Abstract
Background
Older rural veterans account for a significant proportion of VA health care costs (West & Weeks 2009). Cognitive impairment is increasingly prevalent among older adults. The lack of specialty services in rural settings is a significant barrier in addressing cognitive syndromes and providing quality care.
Methods
Rural dwelling Veterans were identified and screened for memory deficits with the Montreal Cognitive Assessment (MoCA). Scores in the impaired range were referred for formal neurological evaluation.
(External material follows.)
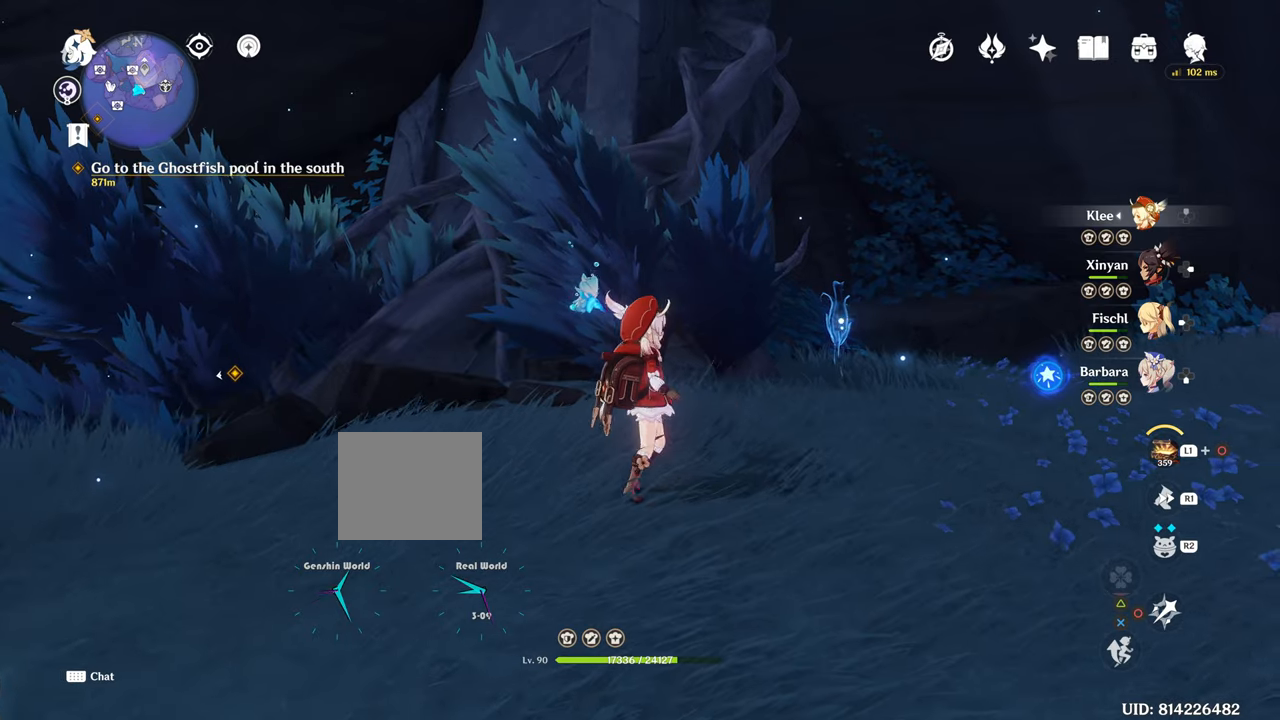
Gameplay with a controller (PlayStation layout); each line is a JSON object with the inputs held at the frame after it. "events" lists button and stick changes between this image and that frame as [ms after this image, input, new state], when the widget could be followed in between. Not read: L3.
{"buttons": [], "left_stick": "right", "right_stick": "down-left", "events": [[333, "right_stick", "down-left"]]}
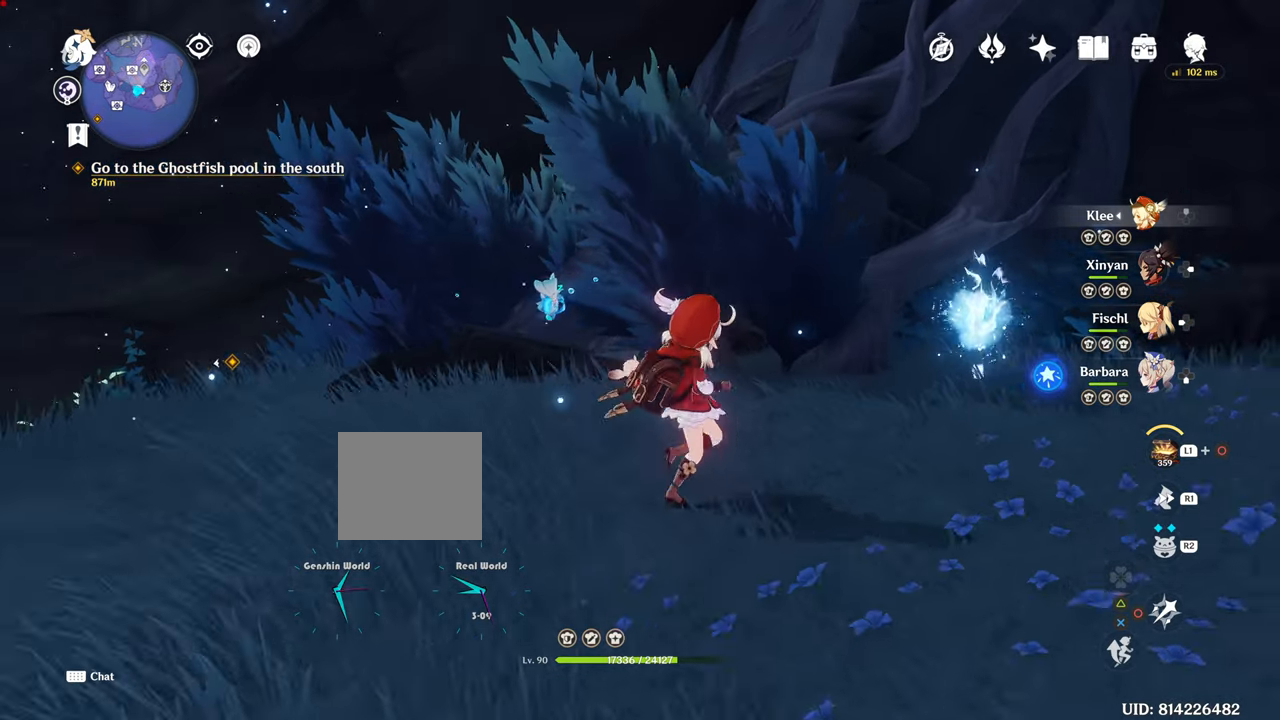
{"buttons": [], "left_stick": "right", "right_stick": "center", "events": [[150, "right_stick", "center"], [200, "left_stick", "center"], [267, "left_stick", "right"]]}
This evaluation included the neurological, health education and social work assessments. Participants were screened with the Risk Assessment tool, which assesses six areas: legal/financial, safety, physical debility and falls, mood and unnecessary functional decline, social isolation, and care crises.
Results
This analysis evaluates 301 clients. The majority (95%, n=285) of the clients were male. Age ranged from 24 to 94 with the average age of 70. (See table 1). The most common diagnosis is mild cognitive impairment (MCI-29), followed by depression (25), Alzheimer’s disease (AD-13), post-traumatic stress disorder (PTSD-10), and traumatic brain injury (TBI-8). (See table 2). Some key findings include risk reductions on financial risks, 67% at baseline and 75% on follow-up, completed advanced health directives increased from 69% to 85% at the last follow-up. Most were not driving despite their disability (86%) but this increased to almost all (95%) at follow-up. The knowledgeable about the disease increased from 56% to 84%. (See table 3). A full summary of results will be included on the poster.
Conclusions
Key lessons were learned on how to address barriers in identifying, screening, and assessing rural dwelling older Veterans, who frequently lack access to specialty services. This poster will detail the results from this collaborative demonstration project.